# Fur flip ups...



## Otter (Feb 23, 2011)

I don't know what you really call this, but Sandy's fur on her neck constantly flips up. After bathing her and blow drying it (and trying to 'train' it to lay flat) it lays nice and flat for about a day then starts flipping up again.

Somebody told me once not to cut it. I was thinking maybe using thinning shears to try and clean it up, but was told that is a no no.
Maybe a Mars stripper?

Thought I'd ask for some suggestions.

Thanks.

P.S.
No dogs allowed on the furniture...


----------



## Sholt (Jun 20, 2019)

Allie’s does the exact same thing so I’m very interested in any suggestions you might get. Sandy is beautiful. We have the same ‘no dogs on furniture’ couch cover.?


----------



## DblTrblGolden2 (Aug 22, 2018)

Duke is 9 and has always had the exact same thing. I gave up!! Moe has wavy hair down his back that I try and blow flat but it still eventually waves, however, his chest lays beautifully. I tried thinning Dukes. He's a trained hunter so hair isn't that important but it never helped so I gave up. Now that Duke is older his hair is wavy in an even wider pattern on his chest. I'm interested to see the answers.


----------



## 3goldens2keep (Feb 13, 2019)

Wavy hair and associated 'feathers' are just part of the beauty of Golden's! I leave them alone, but trimming them will do not harm as long as you do not trim the soft fir below the top coat. That is the primary insulation for these dogs and can be damaged by cutting it off....


----------



## Megora (Jun 7, 2010)

I don't think she looks bulky enough in the bib area to require too much thinning either with shears or stripper.

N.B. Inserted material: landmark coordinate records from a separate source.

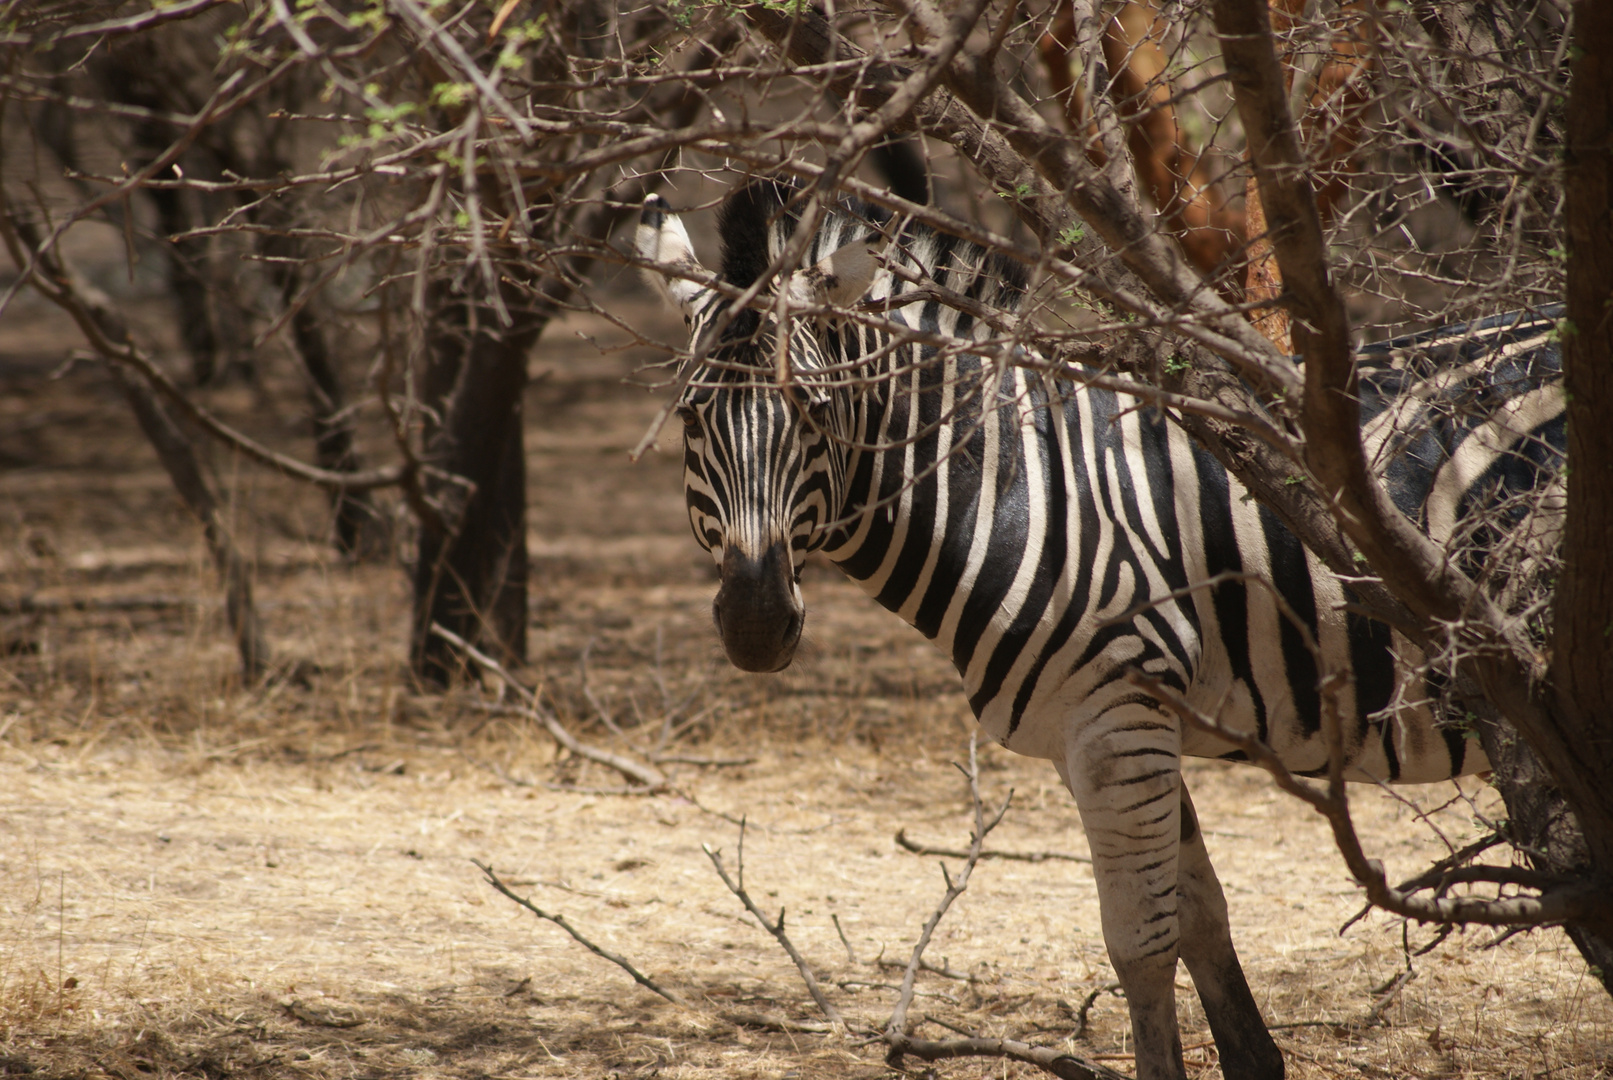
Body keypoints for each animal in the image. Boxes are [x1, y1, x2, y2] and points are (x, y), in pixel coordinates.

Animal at [632, 182, 1561, 1080]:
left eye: (818, 415)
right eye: (688, 417)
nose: (755, 626)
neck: (1015, 486)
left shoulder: (1117, 715)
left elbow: (1139, 943)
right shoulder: (1128, 719)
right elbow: (1201, 918)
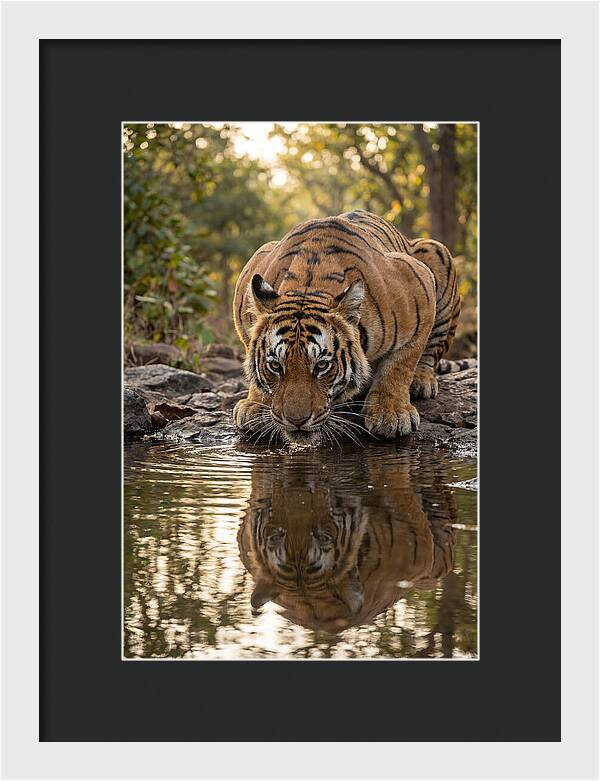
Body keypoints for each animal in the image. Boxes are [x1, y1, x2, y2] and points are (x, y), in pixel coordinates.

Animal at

I would just train it to lie smooth. Use coconut oil or silk spirits (only a teeny drop!) to rub into that area and use a slicker to brush straight down. Do that a couple times a day and it should train the fur to lie smooth. 

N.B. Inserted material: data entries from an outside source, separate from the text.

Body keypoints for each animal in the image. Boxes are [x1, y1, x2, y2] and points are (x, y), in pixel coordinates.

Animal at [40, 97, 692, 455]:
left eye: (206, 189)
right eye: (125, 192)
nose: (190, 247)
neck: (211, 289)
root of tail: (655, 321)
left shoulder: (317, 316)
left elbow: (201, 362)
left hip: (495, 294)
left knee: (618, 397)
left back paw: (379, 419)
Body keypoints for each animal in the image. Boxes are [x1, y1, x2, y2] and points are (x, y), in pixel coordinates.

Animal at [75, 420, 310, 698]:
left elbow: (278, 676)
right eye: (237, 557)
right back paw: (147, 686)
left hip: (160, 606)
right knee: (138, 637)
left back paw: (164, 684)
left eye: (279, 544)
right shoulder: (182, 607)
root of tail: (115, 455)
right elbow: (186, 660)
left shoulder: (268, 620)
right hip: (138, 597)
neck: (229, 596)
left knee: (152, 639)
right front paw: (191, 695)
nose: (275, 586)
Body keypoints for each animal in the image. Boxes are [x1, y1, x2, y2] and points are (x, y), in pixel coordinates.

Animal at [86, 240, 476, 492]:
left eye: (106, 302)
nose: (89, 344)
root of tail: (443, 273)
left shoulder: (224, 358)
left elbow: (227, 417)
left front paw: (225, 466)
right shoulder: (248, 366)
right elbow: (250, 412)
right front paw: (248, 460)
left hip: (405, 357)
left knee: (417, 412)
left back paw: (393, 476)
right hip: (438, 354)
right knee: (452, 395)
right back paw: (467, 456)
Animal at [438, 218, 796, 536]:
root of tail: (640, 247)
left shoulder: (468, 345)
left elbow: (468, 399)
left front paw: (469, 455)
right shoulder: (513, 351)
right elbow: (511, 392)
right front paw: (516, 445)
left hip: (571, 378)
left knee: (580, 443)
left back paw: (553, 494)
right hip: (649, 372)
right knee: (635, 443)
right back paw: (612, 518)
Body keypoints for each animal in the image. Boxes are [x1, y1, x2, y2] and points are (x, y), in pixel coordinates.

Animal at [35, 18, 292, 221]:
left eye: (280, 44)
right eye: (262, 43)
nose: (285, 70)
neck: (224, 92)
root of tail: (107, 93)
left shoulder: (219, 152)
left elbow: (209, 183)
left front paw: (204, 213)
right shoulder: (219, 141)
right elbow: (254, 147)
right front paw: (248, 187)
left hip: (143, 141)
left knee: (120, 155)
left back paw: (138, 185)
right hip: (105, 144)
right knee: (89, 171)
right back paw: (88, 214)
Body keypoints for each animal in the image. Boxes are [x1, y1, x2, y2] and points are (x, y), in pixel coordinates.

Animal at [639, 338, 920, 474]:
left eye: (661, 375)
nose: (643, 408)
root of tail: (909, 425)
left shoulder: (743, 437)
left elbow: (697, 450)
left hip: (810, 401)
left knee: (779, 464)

When you blow dry, never "fluff" dry the long furnishings. Blow straight down while brushing straight down until completely dry.


----------



## Otter (Feb 23, 2011)

Megora said:


> Use coconut oil or (only a teeny drop!) to rub into that area and use a slicker to brush straight down.


I don't know what silk spirits is/are. Is the coconut oil just the common coconut oil you would find someplace like the grocery store?
Put a drop on your hand, work it around on your hand, then rub into the fur? I may give that a try. Thank you.


----------



## Megora (Jun 7, 2010)

^^^ This is what I use. You only use a tiny, rub on your hands, and smooth down on the bib. 











^^^ You probably could just use regular coconut oil, however the above is what I would use if I didn't have silk spirits. They sell these pretty cheap in the hair section at grocery stores. Again, would just squirt a tiny drop on hands and smooth in over the top while or after brushing. 

I think when the coat bunches up like that it could dry or staticky - so the above products may add moisture back in and are good for the coat.


----------



## Otter (Feb 23, 2011)

Megora said:


> I think when the coat bunches up like that it could dry or staticky - so the above products may add moisture back in and are good for the coat.


Ok. Thanks!


----------